• **Passage choisi**

Ce pacte de non-agression, qui contenait également un close secrète de partage de l’Europe orientale, a été largement documenté, discuté et débattu pendant des décennies. Aujourd’hui, il est reconnu qu’il s’agissait d’une alliance motivée non par des raisons idéologiques, mais par des raisons géopolitiques.
Alors oui, rien n’effacera cette réalité historique : l’extrême gauche a pactisé avec l’extrême droite. Mais cette « alliance » était-elle si évidente que ça ? Pour expliquer ce pacte temporaire, il faut rappeler quelques faits historiques. D’une part, Staline était politiquement isolé, et particulièrement vis-à-vis des pays limitrophes en Europe orientale anciennement rattachés à la Russie tsariste (notamment les Etats baltes), territoires stratégiques, essentiels à l’économie russe, qui n’avait alors aucun partenaire commercial. D’autre part, ce pacte est arrivé après le rejet de nombreuses propositions d’alliance antifasciste faite par l’URSS aux puissances démocratiques européennes, la France et le Royaume-Uni[9], deux pays qui avaient d’ailleurs laissé les nazis remilitariser l’Allemagne et s’emparer de l’Autriche et des Sudètes[10], et ce malgré les nombreux avertissements russes[11]. En outre, les soviétiques furent les seuls à soutenir (modestement) les républicains pendant la guerre d’Espagne et à s’opposer à Franco (soutenu par Hitler et Mussolini), et n’avaient pas pu compter sur ces mêmes puissances démocratiques européennes. Enfin, les nazi trahirent le pacte moins de deux ans après l’avoir signé, et se livrèrent à des atrocités incommensurables, peu compatibles avec l’idée que l’on se fait de deux systèmes idéologiques considérés comme poreux.
De nombreux écrits universitaires ont depuis attesté il s’agissait là d’une alliance purement tactique de la part des deux camps, qui savaient pourtant l’affrontement inévitable, et non d’un rapprochement idéologique[12]. Isolée, et se sachant incapable de soutenir une guerre seule contre la puissante Allemagne hitlérienne, l’URSS s’est résolue à accepter un pacte temporaire qui lui aurait permis, selon ses dirigeants, d’acquérir un niveau économique nécessaire pour soutenir un important effort de guerre dans le futur.

• **Lignes extraites**
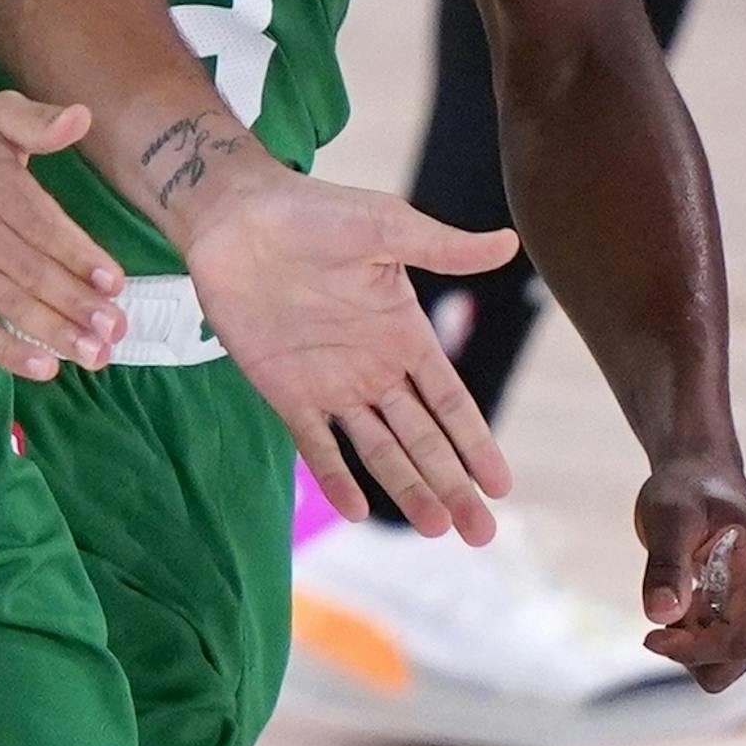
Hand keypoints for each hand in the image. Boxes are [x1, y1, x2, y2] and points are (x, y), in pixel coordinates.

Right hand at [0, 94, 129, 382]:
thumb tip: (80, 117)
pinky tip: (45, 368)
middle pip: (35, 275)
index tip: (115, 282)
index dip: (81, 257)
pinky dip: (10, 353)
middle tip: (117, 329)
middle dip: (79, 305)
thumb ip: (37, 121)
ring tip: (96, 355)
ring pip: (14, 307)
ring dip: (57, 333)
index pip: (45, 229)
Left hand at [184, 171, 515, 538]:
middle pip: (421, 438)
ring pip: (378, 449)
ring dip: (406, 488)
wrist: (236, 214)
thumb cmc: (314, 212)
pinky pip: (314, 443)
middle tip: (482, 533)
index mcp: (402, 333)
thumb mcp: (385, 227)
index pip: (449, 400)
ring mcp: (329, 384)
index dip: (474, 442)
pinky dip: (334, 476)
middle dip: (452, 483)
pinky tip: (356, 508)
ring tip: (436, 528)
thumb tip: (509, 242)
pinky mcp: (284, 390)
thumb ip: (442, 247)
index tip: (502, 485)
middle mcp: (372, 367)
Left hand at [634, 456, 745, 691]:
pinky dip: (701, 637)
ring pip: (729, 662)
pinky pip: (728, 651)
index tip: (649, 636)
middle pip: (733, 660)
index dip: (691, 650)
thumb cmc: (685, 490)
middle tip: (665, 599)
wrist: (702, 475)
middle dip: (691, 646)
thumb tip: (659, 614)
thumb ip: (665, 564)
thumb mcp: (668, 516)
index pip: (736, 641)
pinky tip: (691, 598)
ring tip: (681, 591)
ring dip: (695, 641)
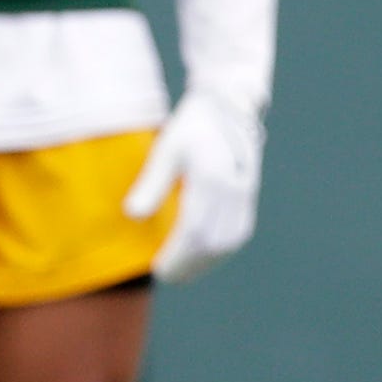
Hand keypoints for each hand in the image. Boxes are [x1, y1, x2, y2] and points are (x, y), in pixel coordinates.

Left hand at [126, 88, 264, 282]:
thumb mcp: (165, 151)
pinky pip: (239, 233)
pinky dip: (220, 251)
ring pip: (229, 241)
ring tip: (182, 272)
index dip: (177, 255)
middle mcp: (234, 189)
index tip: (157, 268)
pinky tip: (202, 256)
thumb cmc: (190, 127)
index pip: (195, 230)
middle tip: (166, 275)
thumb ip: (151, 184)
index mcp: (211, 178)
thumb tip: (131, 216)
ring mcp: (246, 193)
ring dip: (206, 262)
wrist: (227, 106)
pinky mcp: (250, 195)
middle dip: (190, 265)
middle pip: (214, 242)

• **Vos tâches**
a: Relevez toutes les personnes désignées par leur nom dans le passage sur le pacte de non-agression.
b: Prolongez le passage sur le pacte de non-agression à la suite de sa dernière phrase.

• **Réponses aux tâches**
a: Staline, Franco, Hitler, Mussolini

b:
Les détracteurs du pacte germano-soviétique sont beaucoup moins prompts à relever l’importance des accords de Munich, intervenus seulement quelques mois avant le dit pacte, dans lesquels les démocrates libéraux français et anglais ont entériné la politique expansionniste du IIIème Reich. Une posture qui révèle une compromission idéologique des libéraux bien plus importante que la position des soviétiques (qui avaient d’ailleurs condamné ces accords) mais dont on ne fait plus tant le procès aux libéraux aujourd’hui, voire qu’on détourne cette page de l’histoire en la réaffectant, comble de l’ironie… aux radicaux de gauche[13].
Raisonnement ?
Pourquoi parler de cet épisode si particulier de notre histoire ? D’abord parce qu’il fait partie des premiers arguments mis en avant par les tenants de l’existence d’un rapprochement entre les rouges et les bruns[14]. C’est une référence historique apprise à l’école par tous les adolescents, et qui symbolise ainsi de manière universelle l’existence d’un tel rapprochement. Ensuite parce qu’il permet aux tenants de cette théorie de clore rapidement le débat par une double acrobatie dialectique : La loi de Godwin et le sophisme par association.
La loi de Godwin prédit de manière empirique que plus une discussion en ligne se poursuit dans le temps, plus la probabilité de faire une référence à Hitler ou au nazisme s’approche de 1. Par extension, on parle de « point Godwin » quand cette référence est faite.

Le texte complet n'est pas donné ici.